You can get a whole phrase by its syntactic head using the `Token.subtree` attribute. This returns an ordered sequence of tokens. You can walk up the tree with the `Token.ancestors` attribute, and check dominance with `Token.is_ancestor`. For the default English pipelines, the parse tree is **projective**, which means that there are no crossing brackets. The tokens returned by `.subtree` are therefore guaranteed to be contiguous. This is not true for e.g. the German pipelines, which have many non-projective dependencies.

In [32]:
import spacy

nlp = spacy.load("en_core_web_sm")
doc = nlp("Credit and mortgage account holders must submit their requests")

root = [token for token in doc if token.head == token][0]
subject = list(root.lefts)[0]
for descendant in subject.subtree:
    assert subject is descendant or subject.is_ancestor(descendant)
    print(descendant.text, descendant.dep_, descendant.n_lefts,
            descendant.n_rights,   descendant.n_rights,
            [ancestor.text for ancestor in descendant.ancestors])

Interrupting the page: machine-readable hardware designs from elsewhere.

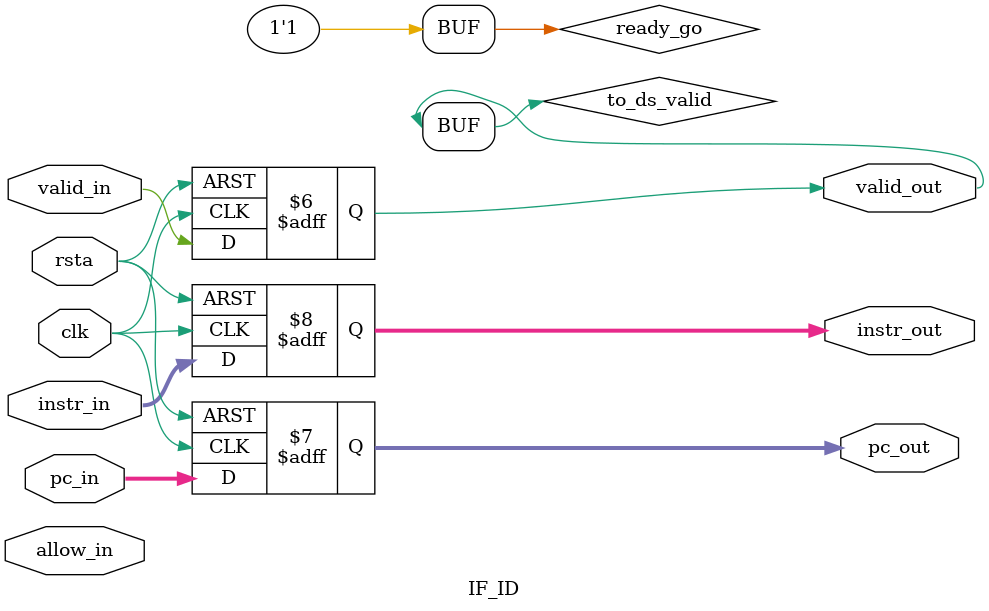
<source format=v>
module IF_ID (
    input wire        clk,         // Ê±ÖÓ
    input wire        rsta,        // ¸´Î»ÐÅºÅ

    // ÎÕÊÖÏà¹Ø
    input wire        valid_in,    // IF ½×¶ÎËÍÀ´µÄ valid
    input wire        allow_in,    // ID ½×¶ÎÊÇ·ñÔÊÐíÐ´Èë
    output reg        valid_out,   // ´«µÝ¸ø ID ½×¶ÎµÄ valid

    // Êý¾Ý²¿·Ö
    input wire [31:0] pc_in,       // È¡Ö¸½×¶ÎµÄ PC
    input wire [31:0] instr_in,    // È¡Ö¸½×¶ÎµÄÖ¸Áî
    output reg [31:0] pc_out,      // ÒëÂë½×¶ÎµÄ PC
    output reg [31:0] instr_out    // ÒëÂë½×¶ÎµÄÖ¸Áî
);

    // ¹Ì¶¨ ready_go=1£¬±íÊ¾±¾¼¶ËæÊ±×¼±¸ºÃ
    wire ready_go;
    assign ready_go = 1'b1;

    // ¼ÆËã allowin ºÍ to_ds_valid
    wire allowin;
    assign allowin = !valid_out || (ready_go && allow_in);
    wire to_ds_valid;
    assign to_ds_valid = valid_out && ready_go;

    always @(posedge clk or posedge rsta) begin
        if (rsta) begin
            valid_out <= 1'b0;
            pc_out    <= 32'h00000000;
            instr_out <= 32'b0;
        end 
        else if (1) begin
            valid_out <= valid_in;
            pc_out    <= pc_in;
            instr_out <= instr_in;
        end
    end

endmodule

</source>
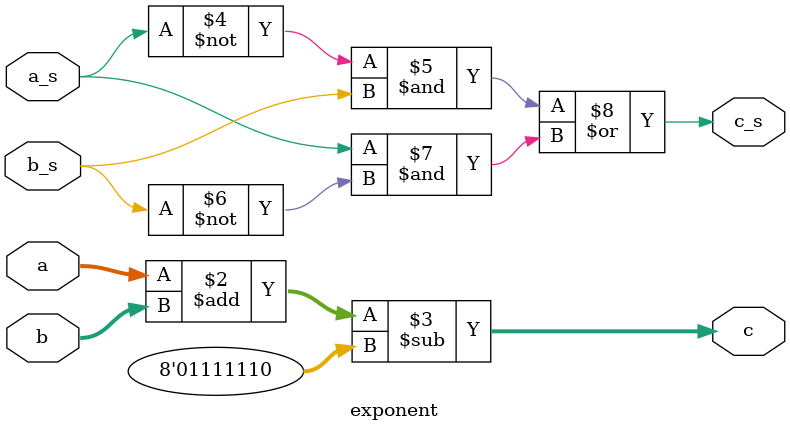
<source format=v>
`timescale 1ns / 1ps
module exponent(
    input [7:0] a,
    input [7:0] b,
	 input a_s,b_s,
    output reg [7:0] c,
	 output reg c_s
    );

always @(a,b,a_s,b_s) begin
c<=a+b-8'b01111110;
c_s<=(~a_s&b_s)|(a_s&~b_s);

end

endmodule

</source>
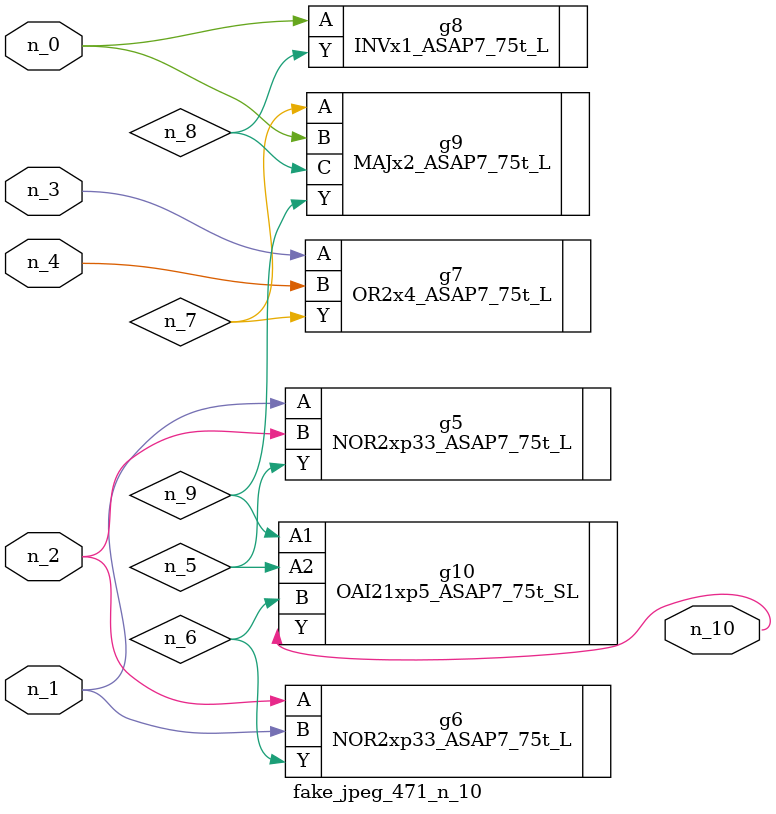
<source format=v>
module fake_jpeg_471_n_10 (n_3, n_2, n_1, n_0, n_4, n_10);

input n_3;
input n_2;
input n_1;
input n_0;
input n_4;

output n_10;

wire n_8;
wire n_9;
wire n_6;
wire n_5;
wire n_7;

NOR2xp33_ASAP7_75t_L g5 ( 
.A(n_1),
.B(n_2),
.Y(n_5)
);

NOR2xp33_ASAP7_75t_L g6 ( 
.A(n_2),
.B(n_1),
.Y(n_6)
);

OR2x4_ASAP7_75t_L g7 ( 
.A(n_3),
.B(n_4),
.Y(n_7)
);

INVx1_ASAP7_75t_L g8 ( 
.A(n_0),
.Y(n_8)
);

MAJx2_ASAP7_75t_L g9 ( 
.A(n_7),
.B(n_0),
.C(n_8),
.Y(n_9)
);

OAI21xp5_ASAP7_75t_SL g10 ( 
.A1(n_9),
.A2(n_5),
.B(n_6),
.Y(n_10)
);


endmodule
</source>
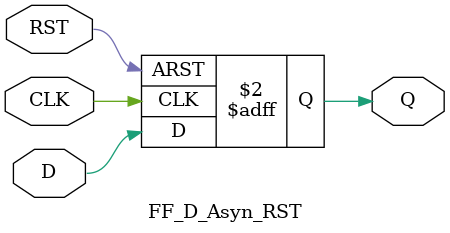
<source format=v>
module FF_D_Asyn_RST(
	input				CLK,
	input 			RST,
	input				D,
	output	reg	Q
);

always @(posedge CLK or posedge RST)
begin
	if (RST)
		Q <= 1'b0;
	else
		Q <= D;
	end

endmodule 
</source>
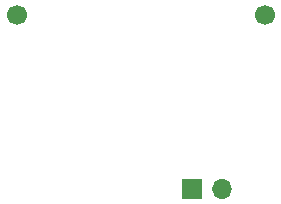
<source format=gbr>
%TF.GenerationSoftware,KiCad,Pcbnew,(6.0.7)*%
%TF.CreationDate,2022-11-28T19:40:44-08:00*%
%TF.ProjectId,as01808ao-enclosure,61733031-3830-4386-916f-2d656e636c6f,rev?*%
%TF.SameCoordinates,Original*%
%TF.FileFunction,Soldermask,Bot*%
%TF.FilePolarity,Negative*%
%FSLAX46Y46*%
G04 Gerber Fmt 4.6, Leading zero omitted, Abs format (unit mm)*
G04 Created by KiCad (PCBNEW (6.0.7)) date 2022-11-28 19:40:44*
%MOMM*%
%LPD*%
G01*
G04 APERTURE LIST*
%ADD10C,1.700000*%
%ADD11R,1.700000X1.700000*%
%ADD12O,1.700000X1.700000*%
G04 APERTURE END LIST*
D10*
%TO.C,U1*%
X174802800Y-91440000D03*
X153822400Y-91440000D03*
%TD*%
D11*
%TO.C,J1*%
X168656000Y-106172000D03*
D12*
X171196000Y-106172000D03*
%TD*%
M02*

</source>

Credit nmod 0 2 2 ['holders', 'submit']
and cc 0 0 0 ['Credit', 'holders', 'submit']
mortgage compound 0 0 0 ['account', 'Credit', 'holders', 'submit']
account conj 1 0 0 ['Credit', 'holders', 'submit']
holders nsubj 1 0 0 ['submit']


Finally, the `.left_edge` and `.right_edge` attributes can be especially useful, because they give you the first and last token of the subtree. This is the easiest way to create a `Span` object for a syntactic phrase, using the `.retokenize` function. Note that `.right_edge` gives a token within the subtree – so if you use it as the end-point of a range, don’t forget to +1!

In [33]:
import spacy

nlp = spacy.load("en_core_web_sm")
doc = nlp("Credit and mortgage account holders must submit their requests")
span = doc[doc[4].left_edge.i : doc[4].right_edge.i+1]
with doc.retokenize() as retokenizer:
    retokenizer.merge(span)
for token in doc:
    print(token.text, token.pos_, token.dep_, token.head.text)

Credit and mortgage account holders NOUN nsubj submit
must AUX aux submit
submit VERB ROOT submit
their PRON poss requests
requests NOUN dobj submit


The dependency parse can be a useful tool for information extraction, especially when combined with other predictions like named entities. The following example extracts money and currency values, i.e. entities labeled as `MONEY`, and then uses the dependency parse to find the noun phrase they are referring to – for example `"Net income"→ "$9.4 million"`.

In [42]:
import spacy

nlp = spacy.load("en_core_web_sm")
# Merge noun phrases and entities for easier analysis
nlp.add_pipe("merge_entities")
nlp.add_pipe("merge_noun_chunks")

TEXTS = [
    "Net income was $9.4 million compared to the prior year of $2.7 million.",
    "Revenue exceeded twelve billion dollars, with a loss of 1$ billion",
]
for doc in nlp.pipe(TEXTS):
    for token in doc:
        if token.ent_type_ == "MONEY":
            # We have an attribute and direct object, so check for subject
            if token.dep_ in ("attr", "dobj"):
                subj = [w for w in token.head.lefts if w.dep_ == "nsubj"]
                if subj:
                    print(subj[0], "-->", token)
            # We have a prepositional object with a preposition
            elif token.dep_ == "pobj" and token.head.dep_ == "prep":
                print(token.head.head, "-->", token)

Net income --> $9.4 million
the prior year --> $2.7 million
Revenue --> twelve billion dollars
a loss --> 1$ billion